After Canada's recession began in 1991, deficit-cutting rose higher in public opinion polls until 48 percent of Canadians saw it as the nation's top priority in early 1995. Today, 25 percent of Canadians say deficits are the biggest problem - fourth on the list. Unemployment is first.

"We have a real class differentiation," pollster Wright says. "One-third of Canadians hate government spending. Another third loves it. Another third, in the middle, will be on [one or the other] side depending on how you spin the issue."

Right now the middle third wants to cut. And the political impact has tilted every provincial government to the conservative right fiscally.

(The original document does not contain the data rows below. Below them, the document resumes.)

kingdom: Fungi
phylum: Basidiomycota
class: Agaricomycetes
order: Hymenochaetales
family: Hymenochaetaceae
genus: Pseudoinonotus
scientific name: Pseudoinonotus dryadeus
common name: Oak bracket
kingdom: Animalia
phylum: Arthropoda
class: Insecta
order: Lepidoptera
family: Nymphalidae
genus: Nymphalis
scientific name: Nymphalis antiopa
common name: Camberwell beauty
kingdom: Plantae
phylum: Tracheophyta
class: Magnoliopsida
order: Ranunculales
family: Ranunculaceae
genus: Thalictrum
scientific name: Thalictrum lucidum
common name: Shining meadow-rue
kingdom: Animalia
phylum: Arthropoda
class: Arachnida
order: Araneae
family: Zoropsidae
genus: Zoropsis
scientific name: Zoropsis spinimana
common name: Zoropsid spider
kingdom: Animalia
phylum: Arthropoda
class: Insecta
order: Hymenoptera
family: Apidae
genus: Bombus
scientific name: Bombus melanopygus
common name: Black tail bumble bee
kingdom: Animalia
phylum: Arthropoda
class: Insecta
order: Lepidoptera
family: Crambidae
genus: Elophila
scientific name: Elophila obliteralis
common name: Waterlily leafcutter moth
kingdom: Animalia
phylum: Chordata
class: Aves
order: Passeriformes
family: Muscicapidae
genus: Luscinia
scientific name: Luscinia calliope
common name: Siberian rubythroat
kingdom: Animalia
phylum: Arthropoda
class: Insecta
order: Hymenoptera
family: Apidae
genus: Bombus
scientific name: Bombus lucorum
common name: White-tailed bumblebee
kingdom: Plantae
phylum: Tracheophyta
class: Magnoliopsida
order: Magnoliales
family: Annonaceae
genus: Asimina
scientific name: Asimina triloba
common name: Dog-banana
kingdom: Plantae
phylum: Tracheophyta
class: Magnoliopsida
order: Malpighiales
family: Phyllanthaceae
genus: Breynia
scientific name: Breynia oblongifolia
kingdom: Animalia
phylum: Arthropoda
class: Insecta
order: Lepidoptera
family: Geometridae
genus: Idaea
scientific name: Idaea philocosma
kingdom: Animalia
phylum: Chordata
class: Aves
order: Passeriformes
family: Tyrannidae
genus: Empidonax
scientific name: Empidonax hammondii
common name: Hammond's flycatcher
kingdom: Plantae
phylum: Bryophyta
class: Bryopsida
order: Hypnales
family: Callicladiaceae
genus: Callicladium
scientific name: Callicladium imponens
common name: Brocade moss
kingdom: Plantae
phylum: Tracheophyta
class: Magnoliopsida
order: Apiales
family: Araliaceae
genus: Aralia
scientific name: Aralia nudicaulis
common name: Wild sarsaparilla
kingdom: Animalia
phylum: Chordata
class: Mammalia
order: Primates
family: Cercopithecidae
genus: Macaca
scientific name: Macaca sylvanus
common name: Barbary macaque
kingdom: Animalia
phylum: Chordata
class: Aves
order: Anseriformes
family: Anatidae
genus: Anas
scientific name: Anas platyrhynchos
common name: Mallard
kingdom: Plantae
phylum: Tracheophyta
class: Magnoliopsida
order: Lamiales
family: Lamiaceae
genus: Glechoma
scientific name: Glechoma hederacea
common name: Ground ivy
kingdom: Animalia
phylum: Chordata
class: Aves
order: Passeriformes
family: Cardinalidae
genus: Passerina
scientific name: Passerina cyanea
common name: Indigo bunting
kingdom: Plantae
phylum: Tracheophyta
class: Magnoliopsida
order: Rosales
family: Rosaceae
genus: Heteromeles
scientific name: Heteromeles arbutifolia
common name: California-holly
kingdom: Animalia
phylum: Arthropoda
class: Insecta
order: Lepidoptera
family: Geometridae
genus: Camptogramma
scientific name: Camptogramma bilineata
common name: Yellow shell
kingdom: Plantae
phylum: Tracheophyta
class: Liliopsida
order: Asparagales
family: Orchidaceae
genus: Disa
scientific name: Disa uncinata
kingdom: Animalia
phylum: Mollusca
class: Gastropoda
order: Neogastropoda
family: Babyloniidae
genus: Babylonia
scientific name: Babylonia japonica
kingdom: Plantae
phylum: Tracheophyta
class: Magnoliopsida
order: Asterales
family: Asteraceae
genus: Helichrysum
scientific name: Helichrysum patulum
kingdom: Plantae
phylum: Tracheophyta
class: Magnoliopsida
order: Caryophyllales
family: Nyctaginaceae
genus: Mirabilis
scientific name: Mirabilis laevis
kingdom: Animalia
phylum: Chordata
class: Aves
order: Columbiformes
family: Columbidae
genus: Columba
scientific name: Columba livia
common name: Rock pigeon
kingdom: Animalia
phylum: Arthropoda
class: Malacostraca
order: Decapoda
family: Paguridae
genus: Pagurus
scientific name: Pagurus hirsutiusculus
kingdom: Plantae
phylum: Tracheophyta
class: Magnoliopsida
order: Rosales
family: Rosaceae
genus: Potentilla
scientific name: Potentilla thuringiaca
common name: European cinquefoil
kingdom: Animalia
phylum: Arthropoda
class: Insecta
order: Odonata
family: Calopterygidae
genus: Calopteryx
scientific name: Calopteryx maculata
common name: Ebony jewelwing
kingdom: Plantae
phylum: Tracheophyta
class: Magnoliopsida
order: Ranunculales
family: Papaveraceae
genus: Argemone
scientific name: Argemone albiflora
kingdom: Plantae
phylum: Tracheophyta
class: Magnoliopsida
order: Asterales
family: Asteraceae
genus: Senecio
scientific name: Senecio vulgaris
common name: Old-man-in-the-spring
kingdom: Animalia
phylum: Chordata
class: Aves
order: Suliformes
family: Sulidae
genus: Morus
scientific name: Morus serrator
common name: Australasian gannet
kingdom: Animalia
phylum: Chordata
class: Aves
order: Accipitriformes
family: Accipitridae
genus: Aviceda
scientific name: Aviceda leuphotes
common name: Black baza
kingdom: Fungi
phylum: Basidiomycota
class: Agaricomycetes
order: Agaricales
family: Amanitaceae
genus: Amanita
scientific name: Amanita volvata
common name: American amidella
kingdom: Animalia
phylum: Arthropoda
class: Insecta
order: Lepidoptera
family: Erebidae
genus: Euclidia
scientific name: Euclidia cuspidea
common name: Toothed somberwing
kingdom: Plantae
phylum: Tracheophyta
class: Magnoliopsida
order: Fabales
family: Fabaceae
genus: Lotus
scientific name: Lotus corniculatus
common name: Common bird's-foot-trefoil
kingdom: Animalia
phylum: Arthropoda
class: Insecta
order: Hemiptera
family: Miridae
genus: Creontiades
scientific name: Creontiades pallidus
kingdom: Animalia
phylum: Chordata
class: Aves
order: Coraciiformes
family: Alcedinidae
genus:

Canada's Prime Minister Jean Chrtien campaigned in 1993 on a platform of job creation, but has long since backed off make-work programs, instead aggressively slashing the federal payroll. In May, the International Monetary Fund hailed Canada for its fiscal discipline

Deficit cutting, especially in the nation's most heavily populated province, Ontario, has polarized its heavily unionized work force and the conservative government of Premier Michael Harris.

John Clarke, organizer for the Ontario Coalition Against Poverty, says deficits are just a vehicle for big business to lower wages.

"The effect of welfare cuts has been to make many destitute," he says. "It has put many others into the most exploitative jobs. Without a social safety net, workers are at the mercy of business."

He and other activists say Canada's social safety net is changing into something Canadians have long loathed - the patchwork approach to social welfare found in the United States. But for young professionals like Ms. Price, the threat of losing a key component of Canada's old identity to new uncertainties is really beside the point.

"I'm not depending on government, on welfare, or on the social-safety net," she says. "I'm adjusting my dreams. I'm depending on myself."